→ **TASK GOAL**
List every line in the material below that contains the string "name". Uppercase and lowercase count as different letters.

##########

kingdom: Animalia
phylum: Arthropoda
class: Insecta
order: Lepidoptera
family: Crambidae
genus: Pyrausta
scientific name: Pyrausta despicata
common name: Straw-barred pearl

##########

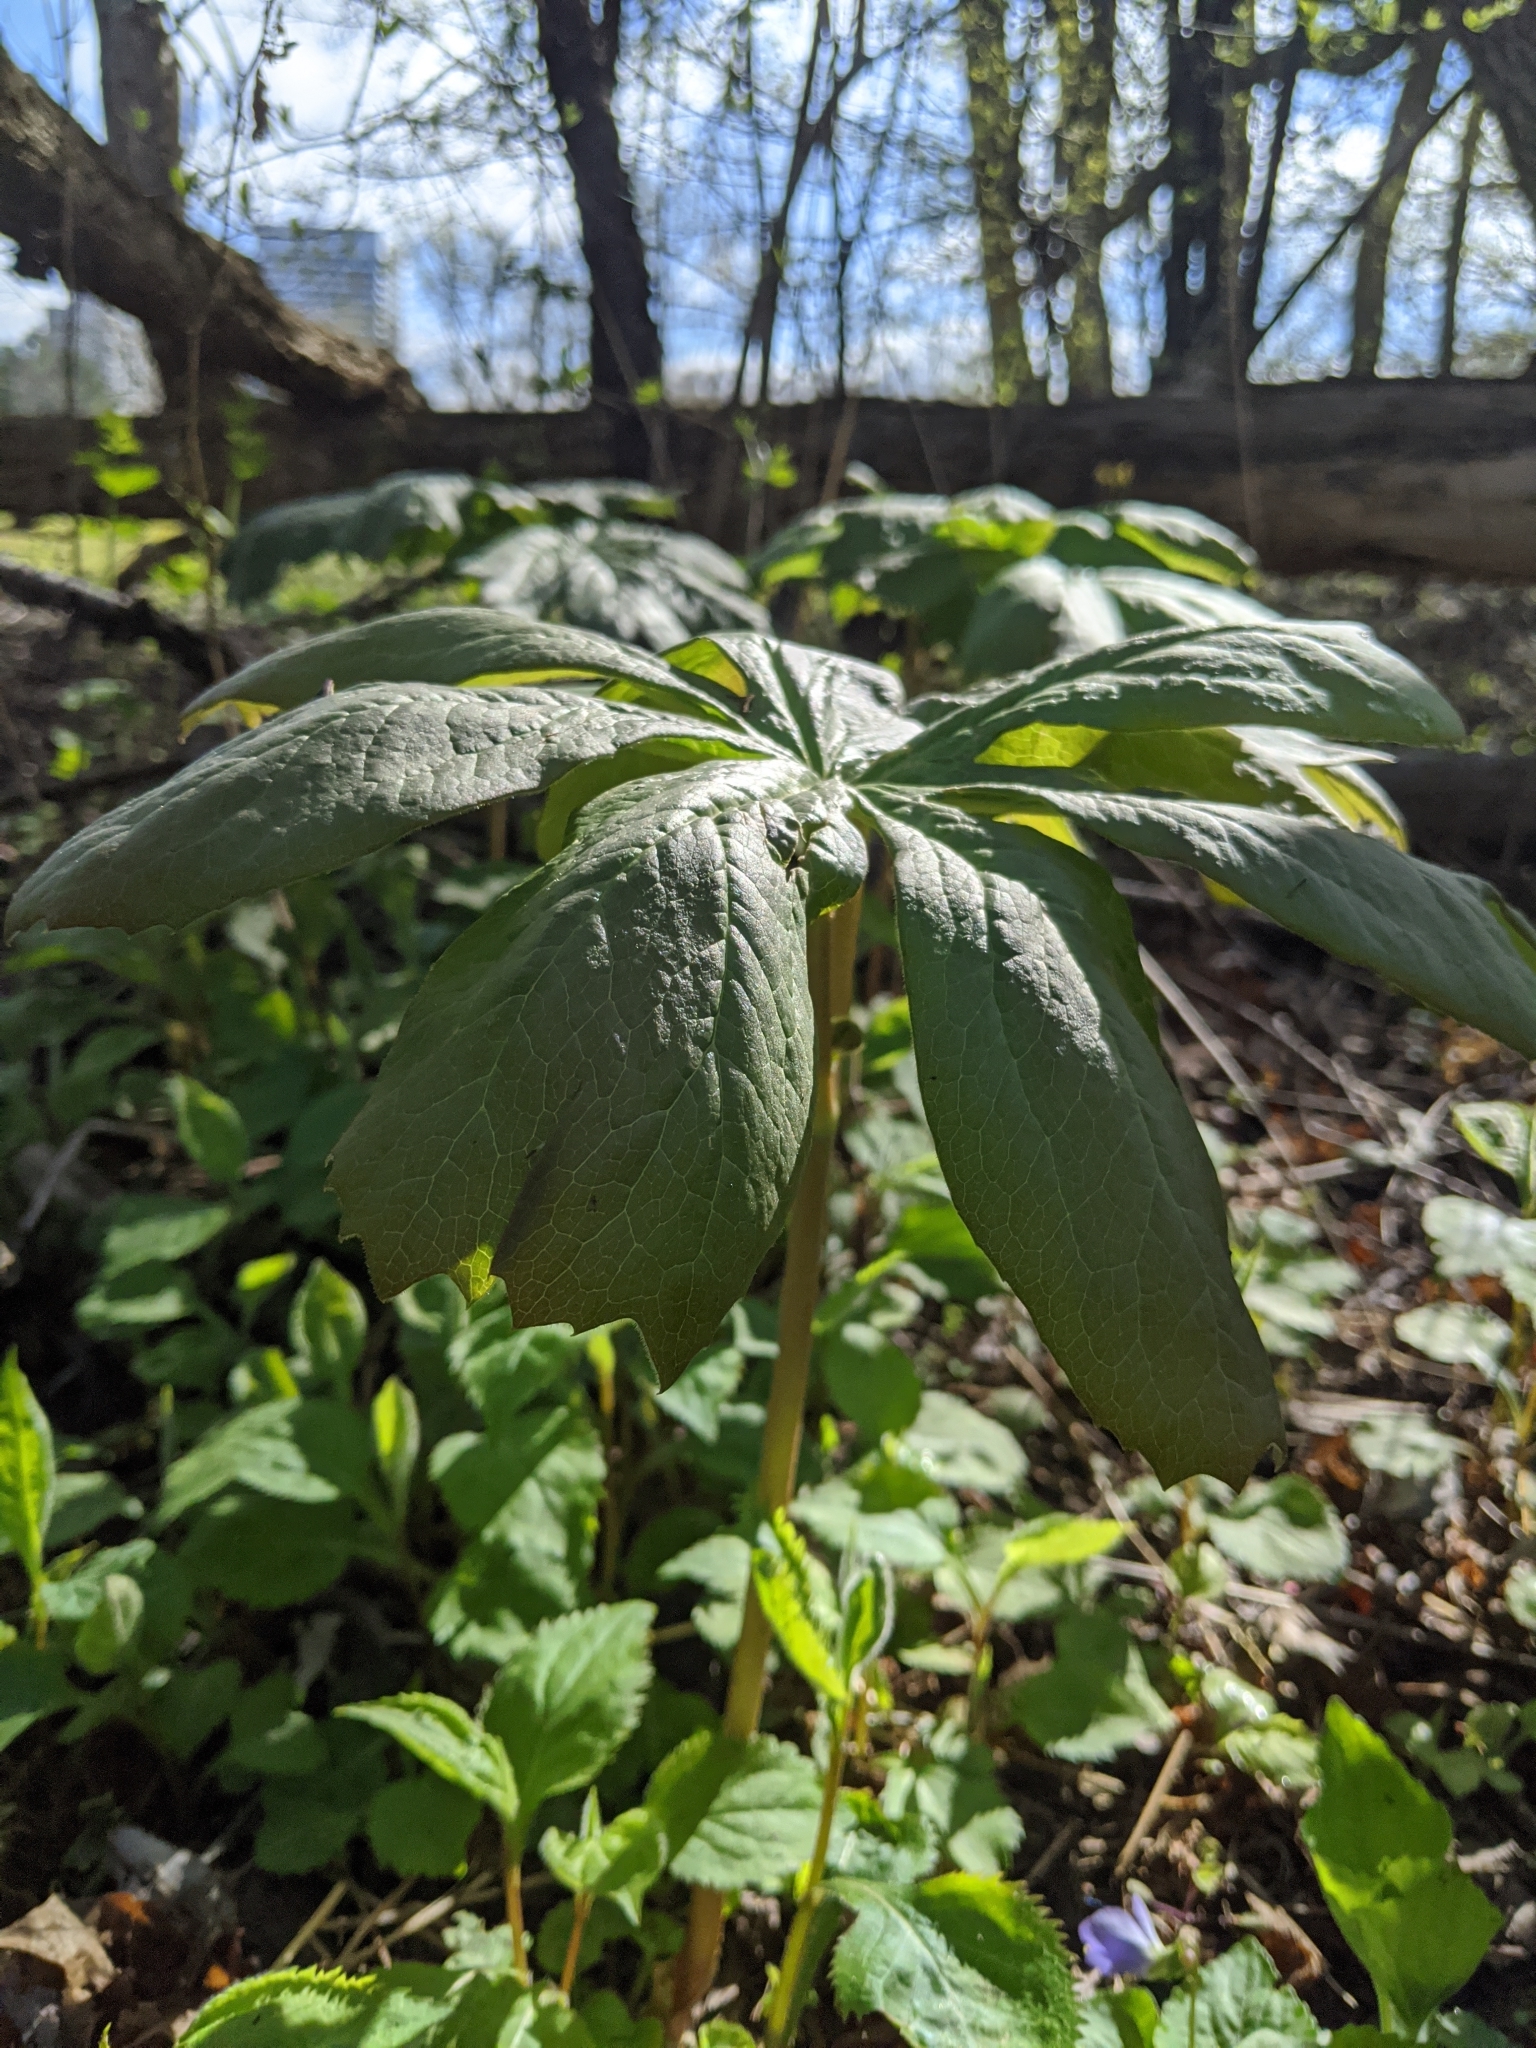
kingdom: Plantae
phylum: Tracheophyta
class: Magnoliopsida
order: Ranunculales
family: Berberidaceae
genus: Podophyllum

##########

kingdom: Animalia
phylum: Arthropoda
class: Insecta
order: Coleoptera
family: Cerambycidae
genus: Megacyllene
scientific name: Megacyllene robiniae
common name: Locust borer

##########

→ **RESPONSE TO THIS TASK**
scientific name: Pyrausta despicata
common name: Straw-barred pearl
scientific name: Megacyllene robiniae
common name: Locust borer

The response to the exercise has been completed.